Doctors’ Medical Negligence Causes Sacramento Woman’s Death, Part 11 of 13

It is worth noting that situations similar to those described in this medical malpractice case could just as easily occur at any of the healthcare facilities in the area, such as Kaiser Permanente, U.C. Davis Medical Center, Mercy, Sutter, or any skilled nursing facility.

(Please also note: the names and locations of all parties have been changed to protect the confidentiality of the participants in this wrongful death case and its proceedings.)

LEGAL PRINCIPLES

Since the doctrine of res ipsa loquitur is only a rule of circumstantial evidence and, if overcome, plaintiff still has the burden of proof on the ultimate issue of negligence, general instructions given on the issues and on the burden of proof when viewed together with instructions given on res ipsa loquitur as a matter of law do not prejudicially mislead a jury by preventing it from knowing which party had the burden of proof. McFarland v. Booker (1967) 250 Cal. App. 2d 402, 58 cal. Rptr. 417.

Since a res ipsa loquitur instruction permits the jury to infer negligence from the happening of an injury alone, there must be a basis either in common experience or expert testimony that when such an injury occurs, it is more probably than not the result of negligence. McKinney v. Nash, supra, at 436. For more information you are welcome to contact Sacramento personal injury lawyer, Moseley Collins.

In Blackwell v. Hurst (1996) 46 Cal. App. 4th 939, 54 Cal. Rptr. 2d 209 states that use of the res ipsa loquitur doctrine is especially suited to a medical malpractice setting in which the unwitting and often unconscious or semiconscious patient is at an evidentiary disadvantage because of his or her inability to demonstrate what occurred in the hospital or surgical room setting.

Such is the case here.

In a medical malpractice action in which plaintiff had lost a kidney following the inadvertent suturing of the ureter in two places during a hysterectomy operation, it was prejudicial error to refuse her requested conditional res ipsa loquitur instruction, where it was undisputed that the surgeon was responsible for the accident and that plaintiff did not contribute thereto, and where it was the expert opinion of a specialist in obstetrics and gynecology that, although there are unavoidable risks to the ureters in any hysterectomy, the suturing and closing the wound without exercising any technique to determine the condition of the ureters was not the exercise of proper care in such an operation, thus leaving the probability of negligence a question for the jury. Tomei v. Henning, supra, at 326.
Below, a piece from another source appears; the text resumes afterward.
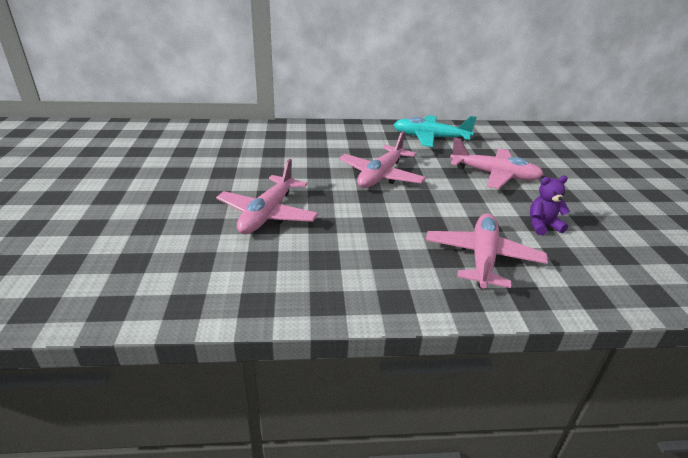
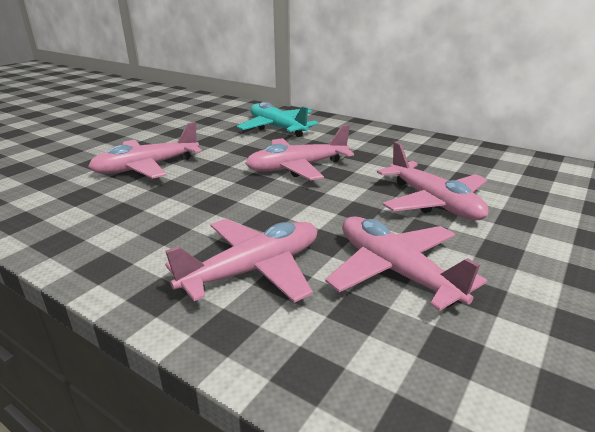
camera: 40 degrees right, 5 degrees down
(430, 138) = (419, 150): turquoise plane -> turquoise plane (277, 128)
(542, 226) = (395, 271): purple teddy bear -> pink plane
In Tomei, the fact that the jury found the surgeon not guilty of negligence established, not that they had rejected the evidence that could have supported a finding of negligence under the doctrine of res ipsa loquitur, but only that they could not identify any specific negligent conduct, and such an instruction would not have been superfluous, where, had it been given, the jury might reasonably have concluded that regardless of how the accident happened, or how it could have been avoided, its happening alone supported the inference of negligence.